Many people naturally associate Brighton with its rich Regency history, but what sometimes gets less attention is the area’s substantial prehistory.
After all, we have several important archeological sites on our doorstep, including Whitehawk and the Black Rock Beach, with Boxgrove just down the road in West Sussex.
If you follow the Undercliff Walk from Brighton Marina to Rottingdean you can still see evidence of the shingle raised beach now suspended in the cliffs, which points to the great changes in climate witnessed during and after the Ice Age.
This beach would have provided rich hunting grounds for Neanderthal man some 250,0000 years ago, including horse, red deer, bison and mammoths. We can’t promise it but there’s even a chance you may see the odd mammoth tusk poking out from the cliffs!
With the help of Curator Andy Maxted, I took a mini ‘virtual dig’ myself and was given a quick tour of the archeology collections down in the storerooms beneath the museum, where hundreds of fascinating items await discovery in sets of pristine white drawers.
Curator Andy Maxted and his axehead
Firstly I was shown a pretty rare hand axe which has recently been unearthed, as it were. The axe was a pretty exciting discovery, since it was only the third one from the lower Paleolithic era found in Brighton and Hove.
As the name suggests, the axe would be gripped ergonomically in the palm and used mainly to butcher animals such as straight tusked elephant, giant elk, rhino, auroch (an extinct species of cattle) and even lions found roaming the plains of ‘Britain’, at a time when we were still connected to the land mass of what’s now continental Europe.
(Forgive me but I couldn’t quite resist the above caption opp. I wonder which other curators we can match with rhyming items from the collections? Consider the gauntlet well and truly thrown down!)
Knap in Hand
It would have been worked into shape – or ‘knapped’ – against a larger piece of flint. Seeing the axe, alongside dozens of similar pieces of flint in a range of shapes and sizes, made me wonder just how they’re correctly identified as tools and not just random pieces of flint, so Andy showed me the delicate scars and lesions that show where the item’s been worked, though in all honesty my untrained eyes still struggled to see these telltale signs, so I will probably have to take his word for it!
If it Ain’t Broke…
Handaxes like these were the main tool used by various stages of man for 1.8 million years. Just think about that for a second. If you consider the speed of development of tools and devices we use today – and just how rapidly they’re deemed to be obsolete – it’s rather mindblowing to think that one tool would have lasted, largely unchanged, for such a vast stretch of time.
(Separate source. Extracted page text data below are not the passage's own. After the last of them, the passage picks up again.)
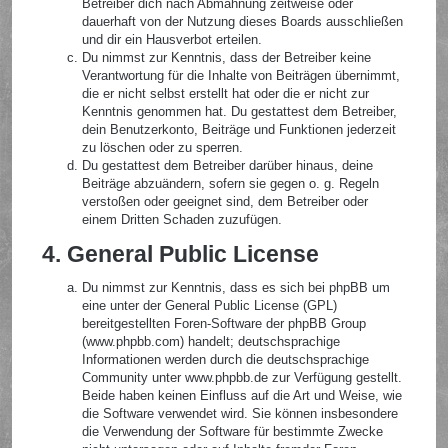
Betreiber dich nach Abmahnung zeitweise oder
dauerhaft von der Nutzung dieses Boards ausschließen
und dir ein Hausverbot erteilen.
Du nimmst zur Kenntnis, dass der Betreiber keine
Verantwortung für die Inhalte von Beiträgen übernimmt,
die er nicht selbst erstellt hat oder die er nicht zur
Kenntnis genommen hat. Du gestattest dem Betreiber,
dein Benutzerkonto, Beiträge und Funktionen jederzeit
zu löschen oder zu sperren.
Du gestattest dem Betreiber darüber hinaus, deine
Beiträge abzuändern, sofern sie gegen o. g. Regeln
verstoßen oder geeignet sind, dem Betreiber oder
einem Dritten Schaden zuzufügen.
4. General Public License
Du nimmst zur Kenntnis, dass es sich bei phpBB um
eine unter der General Public License (GPL)
bereitgestellten Foren-Software der phpBB Group
(www.phpbb.com) handelt; deutschsprachige
Informationen werden durch die deutschsprachige
Community unter www.phpbb.de zur Verfügung gestellt.
Beide haben keinen Einfluss auf die Art und Weise, wie
die Software verwendet wird. Sie können insbesondere
die Verwendung der Software für bestimmte Zwecke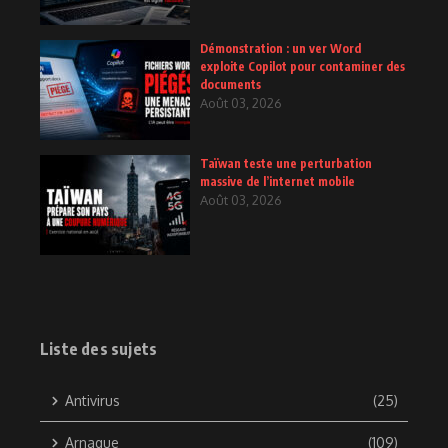
Démonstration : un ver Word
exploite Copilot pour contaminer des
documents
Août 03, 2026
Taïwan teste une perturbation
massive de l’internet mobile
Août 03, 2026
Liste des sujets
Antivirus
(25)
Arnaque
(109)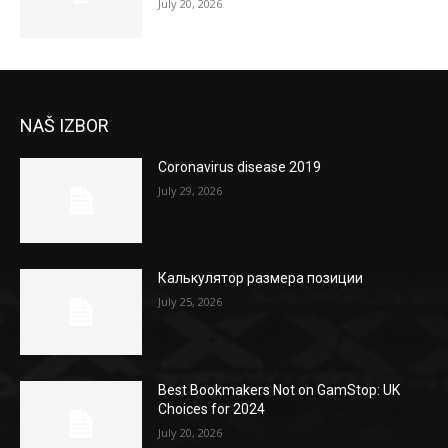
July 20, 2026
NAŠ IZBOR
Coronavirus disease 2019
July 29, 2026
Калькулятор размера позиции
July 25, 2026
Best Bookmakers Not on GamStop: UK
Choices for 2024
July 20, 2026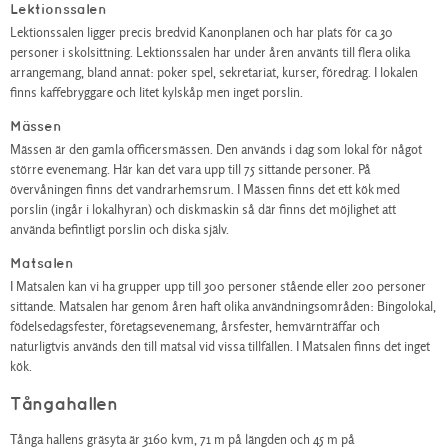
Lektionssalen
Lektionssalen ligger precis bredvid Kanonplanen och har plats för ca 30
personer i skolsittning. Lektionssalen har under åren använts till flera olika
arrangemang, bland annat: poker spel, sekretariat, kurser, föredrag. I lokalen
finns kaffebryggare och litet kylskåp men inget porslin.
Mässen
Mässen är den gamla officersmässen. Den används i dag som lokal för något
större evenemang. Här kan det vara upp till 75 sittande personer. På
övervåningen finns det vandrarhemsrum. I Mässen finns det ett kök med
porslin (ingår i lokalhyran) och diskmaskin så där finns det möjlighet att
använda befintligt porslin och diska själv.
Matsalen
I Matsalen kan vi ha grupper upp till 300 personer stående eller 200 personer
sittande. Matsalen har genom åren haft olika användningsområden: Bingolokal,
födelsedagsfester, företagsevenemang, årsfester, hemvärnträffar och
naturligtvis används den till matsal vid vissa tillfällen. I Matsalen finns det inget
kök.
Tångahallen
Tånga hallens gräsyta är 3160 kvm, 71 m på längden och 45 m på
The find came about when Andy was organising the Stone Age collection for use by school groups, as the period now features prominently in Key Stage 2 lessons on the National Curriculum (for children aged 7 – 11).
You can check out some of the fantastic and developing learning resources here.
Of course museums rely on academic experts to help identify and verify items of this nature, so Dr James Cole of Brighton University recently popped in to confirm that the handaxe is lower Palaeolithic, making it possibly as old as 400,000 years. The University has recently started a Geography with Archaeology degree, which the Museum hopes to complement by working with their new Archaeology Department on a number of local archaeological projects.
A formal partnership agreement was recently announced between the Museum, the Dome and the University of Brighton, so this is a nice example of the sort of projects that are already arising and will no doubt continue to flourish.
Other Prehistoric Finds
Another item I was shown on this whistle stop tour of several million years of local prehistory included an impressive ceremonial bronze dagger, which may have been made in Europe and brought back as a trade. The dagger was part of the Black Rock hoard, along with some elegantly crafted bracelets, which are thought to be unique to the area and may well have been some sort of tribal badge.
I was also shown some early examples of handicrafts, such as this charming piece of Ice Age art, a carved reindeer bone.
Of course this is just the tip of the Ice Age iceberg, as it were. No doubt I’ll be back for another subterranean foray into the museum stores soon. As for the title of this post, well I know, I know, but it could have been worse. I could have gone with ‘a hard axe to follow.’